In Harris, an employee was terminated, allegedly in retaliation for her seeking orders of protection against her co-workers and for other illegal reasons. Harris subsequently filed a lawsuit asserting claims of wrongful termination, retaliation, and related claims. After the suit was filed, the defendants moved to compel arbitration, asserting that the parties had agreed to arbitrate any disputes arising from the employment relationship. The defendants also claimed that the parties had delegated arbitrability issues to the arbitrator.

The arbitration agreement at issue was contained in an “Employee Guide” provided to all new employees at hiring. The Employee Guide provided employees with “general information about Volt’s rules, policies, plans, procedures and practices concerning the terms and conditions” of their employment. The Employee Guide contained a section entitled “Travel expense policy | Arbitration,” which stated that “[a]ny dispute, controversy or claim which arises out of, involves, affects or relates in any way to your employment” must be referred to arbitration. The arbitration would be conducted “in accordance with the applicable rules of the American Arbitration Association (AAA).” The next page of the Employee Guide contained an “Acknowledgement,” which employees were required to sign, that contained the following crucial provision: “Volt has the right to change, interpret or cancel any of its rules, policies, benefits, procedures or practices at Volt’s discretion, upon reasonable notice where practicable. […] Except as otherwise stated, I agree to arbitrate any and all disputes related to my employment or assignment(s) with Volt, as discussed in this Guide.”

The Court held that the employer retained the right to modify any part of the Employee Guide, including the arbitration agreement and the delegation clause. Because that provision purported to give the employer an “unfettered right” to unilaterally modify the arbitration provision at any time, Volt’s promise to arbitrate was illusory. The Court echoed concerns from prior cases that an employer could sense that an arbitration case was going badly, revoke their arbitration agreement, and get a second bite at the apple in court.
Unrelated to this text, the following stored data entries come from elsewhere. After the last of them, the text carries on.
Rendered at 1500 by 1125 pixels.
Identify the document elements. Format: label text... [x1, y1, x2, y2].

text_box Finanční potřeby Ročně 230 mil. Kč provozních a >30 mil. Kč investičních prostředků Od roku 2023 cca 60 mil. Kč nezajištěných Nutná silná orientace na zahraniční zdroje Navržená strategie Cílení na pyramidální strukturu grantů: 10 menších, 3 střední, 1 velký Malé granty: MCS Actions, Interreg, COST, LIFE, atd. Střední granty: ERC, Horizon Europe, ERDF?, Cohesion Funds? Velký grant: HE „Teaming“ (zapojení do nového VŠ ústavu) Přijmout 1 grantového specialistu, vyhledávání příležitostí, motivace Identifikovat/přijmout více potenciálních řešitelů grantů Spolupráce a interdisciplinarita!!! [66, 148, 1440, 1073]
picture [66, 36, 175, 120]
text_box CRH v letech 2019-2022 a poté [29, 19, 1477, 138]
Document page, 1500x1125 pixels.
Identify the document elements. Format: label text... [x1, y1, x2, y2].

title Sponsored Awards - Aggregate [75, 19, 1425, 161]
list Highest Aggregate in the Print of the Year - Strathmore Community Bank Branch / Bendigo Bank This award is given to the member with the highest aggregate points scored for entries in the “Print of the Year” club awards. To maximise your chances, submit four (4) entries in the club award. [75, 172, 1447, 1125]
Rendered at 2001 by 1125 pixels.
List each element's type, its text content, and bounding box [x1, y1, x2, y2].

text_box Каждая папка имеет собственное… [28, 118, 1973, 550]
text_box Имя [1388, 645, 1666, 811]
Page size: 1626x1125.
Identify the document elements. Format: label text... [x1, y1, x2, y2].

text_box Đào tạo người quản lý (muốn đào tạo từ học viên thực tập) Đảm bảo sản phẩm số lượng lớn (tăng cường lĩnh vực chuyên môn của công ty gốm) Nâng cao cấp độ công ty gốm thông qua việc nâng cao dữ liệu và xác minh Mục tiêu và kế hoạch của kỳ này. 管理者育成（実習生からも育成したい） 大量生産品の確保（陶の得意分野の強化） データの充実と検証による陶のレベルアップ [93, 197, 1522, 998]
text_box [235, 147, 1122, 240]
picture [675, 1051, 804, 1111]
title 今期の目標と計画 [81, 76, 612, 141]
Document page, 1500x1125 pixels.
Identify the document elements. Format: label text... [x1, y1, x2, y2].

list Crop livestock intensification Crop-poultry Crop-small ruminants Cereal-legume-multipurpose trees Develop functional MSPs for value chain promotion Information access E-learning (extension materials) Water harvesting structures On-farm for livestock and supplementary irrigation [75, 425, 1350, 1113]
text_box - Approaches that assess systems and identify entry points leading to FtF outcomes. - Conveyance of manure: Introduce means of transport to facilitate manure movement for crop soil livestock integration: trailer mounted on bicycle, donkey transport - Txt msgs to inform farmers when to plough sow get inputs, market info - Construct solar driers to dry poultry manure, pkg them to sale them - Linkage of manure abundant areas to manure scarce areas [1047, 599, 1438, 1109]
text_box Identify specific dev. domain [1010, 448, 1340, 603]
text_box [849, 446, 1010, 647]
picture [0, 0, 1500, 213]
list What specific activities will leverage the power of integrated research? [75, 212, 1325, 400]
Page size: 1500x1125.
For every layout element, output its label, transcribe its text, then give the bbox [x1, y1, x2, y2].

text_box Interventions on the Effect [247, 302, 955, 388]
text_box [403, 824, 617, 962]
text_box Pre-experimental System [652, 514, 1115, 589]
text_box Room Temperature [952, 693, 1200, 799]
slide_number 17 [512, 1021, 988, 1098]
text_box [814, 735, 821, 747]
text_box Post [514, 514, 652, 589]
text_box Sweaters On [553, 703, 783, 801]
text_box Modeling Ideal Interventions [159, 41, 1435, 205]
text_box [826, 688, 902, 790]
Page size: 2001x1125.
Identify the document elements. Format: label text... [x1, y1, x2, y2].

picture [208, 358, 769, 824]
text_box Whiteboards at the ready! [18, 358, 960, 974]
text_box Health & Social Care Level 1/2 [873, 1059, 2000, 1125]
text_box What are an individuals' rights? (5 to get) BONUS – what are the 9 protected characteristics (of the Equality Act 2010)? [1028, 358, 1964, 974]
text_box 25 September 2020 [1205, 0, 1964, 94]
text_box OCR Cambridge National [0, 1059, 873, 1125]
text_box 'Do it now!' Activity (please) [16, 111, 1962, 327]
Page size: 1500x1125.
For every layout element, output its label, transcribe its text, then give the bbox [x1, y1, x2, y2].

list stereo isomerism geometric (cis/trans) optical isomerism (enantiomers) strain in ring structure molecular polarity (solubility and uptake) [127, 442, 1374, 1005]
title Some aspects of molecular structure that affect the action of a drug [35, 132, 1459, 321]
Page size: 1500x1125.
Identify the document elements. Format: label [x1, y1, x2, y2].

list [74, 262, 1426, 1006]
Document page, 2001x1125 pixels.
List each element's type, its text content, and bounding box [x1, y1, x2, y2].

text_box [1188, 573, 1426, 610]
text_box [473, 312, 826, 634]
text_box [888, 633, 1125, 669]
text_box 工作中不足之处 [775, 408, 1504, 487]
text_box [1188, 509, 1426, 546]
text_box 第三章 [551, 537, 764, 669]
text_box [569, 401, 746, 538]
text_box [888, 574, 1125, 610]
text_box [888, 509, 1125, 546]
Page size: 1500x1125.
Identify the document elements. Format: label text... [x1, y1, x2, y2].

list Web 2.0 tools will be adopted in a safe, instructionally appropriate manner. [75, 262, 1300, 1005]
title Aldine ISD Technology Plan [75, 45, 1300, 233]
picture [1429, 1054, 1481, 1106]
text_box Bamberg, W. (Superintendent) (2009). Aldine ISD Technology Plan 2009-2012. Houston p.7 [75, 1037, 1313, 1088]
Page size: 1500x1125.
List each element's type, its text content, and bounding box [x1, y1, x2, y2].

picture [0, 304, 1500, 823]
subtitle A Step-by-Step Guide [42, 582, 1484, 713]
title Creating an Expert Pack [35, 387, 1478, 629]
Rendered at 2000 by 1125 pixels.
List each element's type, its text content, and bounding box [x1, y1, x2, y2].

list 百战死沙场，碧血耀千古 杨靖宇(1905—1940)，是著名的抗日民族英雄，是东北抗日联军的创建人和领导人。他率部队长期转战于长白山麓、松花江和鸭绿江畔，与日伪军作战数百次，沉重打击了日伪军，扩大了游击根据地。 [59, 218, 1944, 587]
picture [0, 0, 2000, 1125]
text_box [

The Court also rejected Volt’s argument that Harris did not separately attack the delegation clause. Generally, a party opposing arbitration must challenge the delegation clause and the arbitration agreement separately. Here, however, the Court permitted Harris to challenge both the delegation clause and the arbitration agreement together, as the challenge to both agreements were premised on the same argument; and Harris explained in her brief that the delegation clause lacked consideration for the same reason as the entire arbitration agreement.


  • Arbitration is a matter of contract. Missouri courts have long emphasized that employers should not treat an arbitration agreement as a policy to be unilaterally imposed on employees.
  • When drafting arbitration agreements, employers should use care to ensure that modification rights apply only prospectively. The courts have recognized that "limiting an employer's unilateral right to amend an arbitration agreement to amendments that [(1)] are prospective in application and [(2)] about which employees have been afforded reasonable advance notice may prevent an employer's mutual promise from being rendered illusory." Patrick v. Altria Grp. Distribution Co., 570 S.W.3d 138, 144 (Mo. App. 2019).